Posted by on March 28, 2019

Right before me the dead body lies, A flood of tears welling in my eyes

Dekhlem moddem, aylem roddnnem literally means “Saw the dead body, couldn’t help crying”. Note that the sentence has no subject, that is, it almost doesn’t matter who that person might be, suggesting that the phenomenon is a part of human nature.

Dekhlem is the past definite of dekhonk which is a transtive verb meaning to see. Most verbs ending in onk are intransitive, like bosonk,(to sit), cholonk (to walk), and khellonk (to play), but dekhonk is one rare exception of a transitive verb ending in onk. As such, were the sentence to have a subject, that subject would have taken the instrumental case like hanvem (dekhlem) as do the subjects of other transtive verbs in the past definite tense.

Notice, too, that, even though the subject of the sentence may have gone awandering, the instrumentality of the missing subject nevertheless pervades the scene, with the result that the verb now agrees in gender and number with its object instead: As moddem is neuter in gender, the verb too takes the neuter form: dekhlem. Finally, to complete the parallelity between the two arms of the proverb, since moddem, in the first part, is a noun, the second part of the sentence also goes for the noun form of the verb cry, i.e. roddnnem, much like the word crying used in a popular Christmas carol: “No crying he makes.”

Another peculiarity to be noticed here is that the both the arms of the proverb begin with the verb. Now, that isn’t the way Konkani sentences are usually structured, since the common practice is to place the verb at the tail-end of a sentence. When you, for a change, start a sentence with the verb, instead of ending with it, you in effect give the sentence a special flavour, rendering it poetic or oratorical.

So much for the language aspect of the proverb. Now a word on its message.

Living in a complex world that we do, our minds are preoccupied with myriad things, so that certain (desirable) behaviours are generally evoked, often automatically, only by direct stimuli. One such situation has been captured by our proverb.

It is interesting that the English proverb, Out of sight, out of mind, purports to convey a very similar message, but by portraying exactly a contrary situation. It is tantamount (though not logically equivalent) to giving our proverb a new makeover: “If one doesn’t see a dead body, one doesn’t cry.”

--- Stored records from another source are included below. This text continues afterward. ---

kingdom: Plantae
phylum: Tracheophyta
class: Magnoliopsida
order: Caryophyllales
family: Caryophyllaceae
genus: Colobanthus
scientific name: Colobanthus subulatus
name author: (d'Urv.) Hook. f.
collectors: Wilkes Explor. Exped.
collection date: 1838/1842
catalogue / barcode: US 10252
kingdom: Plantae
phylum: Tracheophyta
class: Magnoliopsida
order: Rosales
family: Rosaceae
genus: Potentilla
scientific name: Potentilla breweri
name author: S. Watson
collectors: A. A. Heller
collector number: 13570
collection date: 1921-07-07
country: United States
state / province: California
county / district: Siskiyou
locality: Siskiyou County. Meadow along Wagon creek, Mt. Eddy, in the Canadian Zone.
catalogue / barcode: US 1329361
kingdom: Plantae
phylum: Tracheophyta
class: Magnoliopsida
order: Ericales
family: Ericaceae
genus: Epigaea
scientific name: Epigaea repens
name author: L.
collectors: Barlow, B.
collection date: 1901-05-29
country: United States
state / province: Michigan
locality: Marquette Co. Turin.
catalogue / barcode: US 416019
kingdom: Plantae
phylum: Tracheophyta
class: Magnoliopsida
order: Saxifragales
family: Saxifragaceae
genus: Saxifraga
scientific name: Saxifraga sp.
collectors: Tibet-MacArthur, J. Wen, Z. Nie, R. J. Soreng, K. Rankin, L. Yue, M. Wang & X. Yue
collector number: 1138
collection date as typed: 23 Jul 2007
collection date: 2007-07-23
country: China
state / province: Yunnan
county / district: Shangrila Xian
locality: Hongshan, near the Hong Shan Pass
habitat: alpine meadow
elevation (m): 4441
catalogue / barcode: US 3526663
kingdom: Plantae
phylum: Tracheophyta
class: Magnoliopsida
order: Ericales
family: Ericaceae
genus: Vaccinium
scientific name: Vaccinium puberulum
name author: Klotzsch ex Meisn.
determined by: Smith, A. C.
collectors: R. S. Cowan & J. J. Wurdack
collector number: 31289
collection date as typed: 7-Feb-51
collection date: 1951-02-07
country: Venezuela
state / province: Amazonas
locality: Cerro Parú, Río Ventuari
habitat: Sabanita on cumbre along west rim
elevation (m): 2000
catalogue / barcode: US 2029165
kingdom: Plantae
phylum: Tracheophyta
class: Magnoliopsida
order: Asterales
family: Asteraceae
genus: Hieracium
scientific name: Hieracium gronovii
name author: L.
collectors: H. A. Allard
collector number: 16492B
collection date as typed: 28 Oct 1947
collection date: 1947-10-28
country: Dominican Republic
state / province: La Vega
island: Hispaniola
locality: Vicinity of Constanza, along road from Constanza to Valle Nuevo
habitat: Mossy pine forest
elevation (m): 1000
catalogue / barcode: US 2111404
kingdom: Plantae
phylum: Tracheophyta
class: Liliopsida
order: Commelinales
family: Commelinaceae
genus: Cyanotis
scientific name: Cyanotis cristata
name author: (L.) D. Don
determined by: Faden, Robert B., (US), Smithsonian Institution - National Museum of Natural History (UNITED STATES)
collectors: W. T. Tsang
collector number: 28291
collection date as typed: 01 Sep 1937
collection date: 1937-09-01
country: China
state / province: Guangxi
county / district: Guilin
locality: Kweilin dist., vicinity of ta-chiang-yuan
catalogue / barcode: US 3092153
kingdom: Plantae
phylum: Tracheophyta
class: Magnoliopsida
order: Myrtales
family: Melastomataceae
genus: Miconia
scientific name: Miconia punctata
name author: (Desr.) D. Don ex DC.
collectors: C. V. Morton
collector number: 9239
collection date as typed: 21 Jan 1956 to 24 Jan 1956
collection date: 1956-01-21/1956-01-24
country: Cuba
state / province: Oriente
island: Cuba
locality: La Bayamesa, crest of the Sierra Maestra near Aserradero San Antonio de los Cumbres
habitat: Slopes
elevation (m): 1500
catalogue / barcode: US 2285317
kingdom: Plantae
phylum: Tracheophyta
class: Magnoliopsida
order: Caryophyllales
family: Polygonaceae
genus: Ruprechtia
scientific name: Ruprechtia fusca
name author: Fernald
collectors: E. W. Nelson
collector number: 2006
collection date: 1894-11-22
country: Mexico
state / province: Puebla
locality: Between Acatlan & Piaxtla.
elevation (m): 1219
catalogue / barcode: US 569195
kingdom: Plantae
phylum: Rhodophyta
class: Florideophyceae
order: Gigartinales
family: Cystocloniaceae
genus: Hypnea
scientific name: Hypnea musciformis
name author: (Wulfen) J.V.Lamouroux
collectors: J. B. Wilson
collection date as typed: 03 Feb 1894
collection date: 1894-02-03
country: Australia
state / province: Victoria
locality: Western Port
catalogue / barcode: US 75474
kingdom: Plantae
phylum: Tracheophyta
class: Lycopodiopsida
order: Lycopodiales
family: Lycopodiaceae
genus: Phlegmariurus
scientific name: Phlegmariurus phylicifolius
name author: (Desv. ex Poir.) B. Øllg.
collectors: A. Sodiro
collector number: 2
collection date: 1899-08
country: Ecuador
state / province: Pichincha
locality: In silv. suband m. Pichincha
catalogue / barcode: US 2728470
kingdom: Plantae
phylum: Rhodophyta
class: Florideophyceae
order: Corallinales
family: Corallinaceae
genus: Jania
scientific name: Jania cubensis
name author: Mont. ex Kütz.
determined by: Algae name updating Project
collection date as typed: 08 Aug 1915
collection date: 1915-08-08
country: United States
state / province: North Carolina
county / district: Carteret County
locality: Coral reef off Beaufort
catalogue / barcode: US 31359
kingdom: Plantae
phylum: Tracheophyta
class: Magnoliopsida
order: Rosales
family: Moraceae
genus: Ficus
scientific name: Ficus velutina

I am reminded of a researcher on a mission to prove that all crows are black. To achieve that, he was required to go out and observe all the crows he could find and note their colour. On one rainy day, however, he decided to stay indoors and yet continue collecting his research data. What he did to make that possible was to make his hypothesis stand on its head with a double negative: “Whatever isn’t black isn’t a crow”, which does flow logically from his original hypothesis. So all he had to do now was to pick up all the non-black objects he could find in his house and note that they weren’t crows! Research made easy!